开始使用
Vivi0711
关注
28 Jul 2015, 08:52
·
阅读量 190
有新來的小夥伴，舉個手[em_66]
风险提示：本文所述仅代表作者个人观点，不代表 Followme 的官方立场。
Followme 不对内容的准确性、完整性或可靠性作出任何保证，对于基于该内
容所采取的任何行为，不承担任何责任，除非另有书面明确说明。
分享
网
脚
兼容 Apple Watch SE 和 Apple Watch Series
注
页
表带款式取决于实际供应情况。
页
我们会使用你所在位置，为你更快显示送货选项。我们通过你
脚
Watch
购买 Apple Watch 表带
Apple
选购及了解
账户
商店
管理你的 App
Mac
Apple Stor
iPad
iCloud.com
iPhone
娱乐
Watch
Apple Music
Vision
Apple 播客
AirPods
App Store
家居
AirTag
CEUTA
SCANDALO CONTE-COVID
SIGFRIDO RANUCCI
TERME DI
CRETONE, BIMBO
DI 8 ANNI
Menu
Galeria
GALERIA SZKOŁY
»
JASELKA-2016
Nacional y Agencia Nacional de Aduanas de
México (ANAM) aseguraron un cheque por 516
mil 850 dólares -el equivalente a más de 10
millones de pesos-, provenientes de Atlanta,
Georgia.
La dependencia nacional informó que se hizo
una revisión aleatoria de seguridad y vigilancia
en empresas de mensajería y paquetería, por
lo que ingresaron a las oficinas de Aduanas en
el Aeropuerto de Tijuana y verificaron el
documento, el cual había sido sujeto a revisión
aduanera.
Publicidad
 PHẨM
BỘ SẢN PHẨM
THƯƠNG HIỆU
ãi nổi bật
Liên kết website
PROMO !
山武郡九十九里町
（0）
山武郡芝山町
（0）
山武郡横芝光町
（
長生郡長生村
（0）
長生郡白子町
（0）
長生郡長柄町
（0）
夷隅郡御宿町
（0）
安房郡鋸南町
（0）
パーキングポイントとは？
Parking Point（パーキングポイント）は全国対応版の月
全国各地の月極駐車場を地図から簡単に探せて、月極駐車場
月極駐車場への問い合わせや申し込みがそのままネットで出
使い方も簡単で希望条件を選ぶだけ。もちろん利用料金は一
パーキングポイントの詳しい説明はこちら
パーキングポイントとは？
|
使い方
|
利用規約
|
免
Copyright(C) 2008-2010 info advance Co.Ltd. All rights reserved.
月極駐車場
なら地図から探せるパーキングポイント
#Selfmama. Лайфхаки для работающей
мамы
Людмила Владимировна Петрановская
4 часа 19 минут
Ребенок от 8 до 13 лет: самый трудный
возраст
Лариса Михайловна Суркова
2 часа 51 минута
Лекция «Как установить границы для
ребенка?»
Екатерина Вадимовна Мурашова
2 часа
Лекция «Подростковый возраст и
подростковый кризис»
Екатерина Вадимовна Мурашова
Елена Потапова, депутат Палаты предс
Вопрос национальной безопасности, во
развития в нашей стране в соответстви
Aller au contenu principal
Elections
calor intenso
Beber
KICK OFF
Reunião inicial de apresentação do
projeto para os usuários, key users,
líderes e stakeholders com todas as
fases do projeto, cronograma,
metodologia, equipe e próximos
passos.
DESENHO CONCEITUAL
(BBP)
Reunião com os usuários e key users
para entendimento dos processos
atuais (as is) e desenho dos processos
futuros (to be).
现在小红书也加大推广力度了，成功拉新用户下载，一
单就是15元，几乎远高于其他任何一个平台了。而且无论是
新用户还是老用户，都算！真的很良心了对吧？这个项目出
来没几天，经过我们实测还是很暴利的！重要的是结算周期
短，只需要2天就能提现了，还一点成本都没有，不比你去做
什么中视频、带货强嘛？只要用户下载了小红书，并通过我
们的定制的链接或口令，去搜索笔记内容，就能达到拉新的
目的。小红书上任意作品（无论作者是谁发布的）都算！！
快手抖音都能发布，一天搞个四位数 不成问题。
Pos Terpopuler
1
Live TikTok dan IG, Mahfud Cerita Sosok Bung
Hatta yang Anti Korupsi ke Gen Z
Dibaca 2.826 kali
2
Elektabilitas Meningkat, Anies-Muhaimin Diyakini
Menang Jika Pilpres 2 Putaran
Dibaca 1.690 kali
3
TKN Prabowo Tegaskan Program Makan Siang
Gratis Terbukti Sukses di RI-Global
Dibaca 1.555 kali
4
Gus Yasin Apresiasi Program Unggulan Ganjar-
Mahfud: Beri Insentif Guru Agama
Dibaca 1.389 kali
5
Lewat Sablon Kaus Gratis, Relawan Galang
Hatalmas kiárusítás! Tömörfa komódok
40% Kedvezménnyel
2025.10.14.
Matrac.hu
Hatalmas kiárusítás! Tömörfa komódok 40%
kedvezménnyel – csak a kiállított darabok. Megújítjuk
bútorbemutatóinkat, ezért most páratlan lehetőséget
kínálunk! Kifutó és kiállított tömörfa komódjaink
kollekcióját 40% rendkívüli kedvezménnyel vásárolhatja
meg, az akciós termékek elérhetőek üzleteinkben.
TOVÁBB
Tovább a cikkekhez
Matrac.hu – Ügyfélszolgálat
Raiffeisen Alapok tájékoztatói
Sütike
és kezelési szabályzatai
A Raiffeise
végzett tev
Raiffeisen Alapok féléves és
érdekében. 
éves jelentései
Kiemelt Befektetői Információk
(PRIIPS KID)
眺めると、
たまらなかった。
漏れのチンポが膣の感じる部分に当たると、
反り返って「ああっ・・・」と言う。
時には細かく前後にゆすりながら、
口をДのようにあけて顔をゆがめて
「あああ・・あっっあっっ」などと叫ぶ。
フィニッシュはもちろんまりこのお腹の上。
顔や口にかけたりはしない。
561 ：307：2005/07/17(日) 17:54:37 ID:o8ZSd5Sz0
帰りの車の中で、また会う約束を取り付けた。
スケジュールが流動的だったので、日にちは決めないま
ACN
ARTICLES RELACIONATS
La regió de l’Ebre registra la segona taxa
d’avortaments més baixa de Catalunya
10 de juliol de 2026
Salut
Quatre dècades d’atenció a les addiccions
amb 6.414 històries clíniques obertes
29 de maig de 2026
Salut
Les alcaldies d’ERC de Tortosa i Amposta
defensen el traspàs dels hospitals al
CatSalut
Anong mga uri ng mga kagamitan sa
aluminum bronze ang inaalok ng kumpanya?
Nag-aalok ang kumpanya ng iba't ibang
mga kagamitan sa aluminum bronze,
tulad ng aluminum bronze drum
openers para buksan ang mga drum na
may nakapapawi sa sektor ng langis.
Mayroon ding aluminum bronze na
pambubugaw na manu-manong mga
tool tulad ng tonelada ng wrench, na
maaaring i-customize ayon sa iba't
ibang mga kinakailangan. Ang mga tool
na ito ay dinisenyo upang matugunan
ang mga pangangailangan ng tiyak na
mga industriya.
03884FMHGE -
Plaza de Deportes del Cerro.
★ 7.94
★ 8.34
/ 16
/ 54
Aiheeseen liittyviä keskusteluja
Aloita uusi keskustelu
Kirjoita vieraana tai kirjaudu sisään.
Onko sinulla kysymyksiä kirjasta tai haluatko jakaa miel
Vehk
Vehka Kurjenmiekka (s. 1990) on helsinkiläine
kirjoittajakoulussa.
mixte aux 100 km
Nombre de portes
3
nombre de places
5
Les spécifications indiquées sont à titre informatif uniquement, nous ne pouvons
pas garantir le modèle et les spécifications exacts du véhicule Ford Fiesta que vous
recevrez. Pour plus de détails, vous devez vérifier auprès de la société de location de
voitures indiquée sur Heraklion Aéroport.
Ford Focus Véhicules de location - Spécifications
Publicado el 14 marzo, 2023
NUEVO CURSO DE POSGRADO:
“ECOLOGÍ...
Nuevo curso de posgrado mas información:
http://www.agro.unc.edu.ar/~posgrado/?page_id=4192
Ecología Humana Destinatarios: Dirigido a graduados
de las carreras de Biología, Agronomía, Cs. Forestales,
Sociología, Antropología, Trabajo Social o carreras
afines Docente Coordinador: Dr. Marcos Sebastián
**********
### PROMPT
Print exactly the lines above, between the one holding "ang mga pangangailangan ng tiyak na" and the one holding "Onko sinulla kysymyksiä", inclusive, and nothing besides.

### YOUR RESPONSE
ang mga pangangailangan ng tiyak na
mga industriya.
03884FMHGE -
Plaza de Deportes del Cerro.
★ 7.94
★ 8.34
/ 16
/ 54
Aiheeseen liittyviä keskusteluja
Aloita uusi keskustelu
Kirjoita vieraana tai kirjaudu sisään.
Onko sinulla kysymyksiä kirjasta tai haluatko jakaa miel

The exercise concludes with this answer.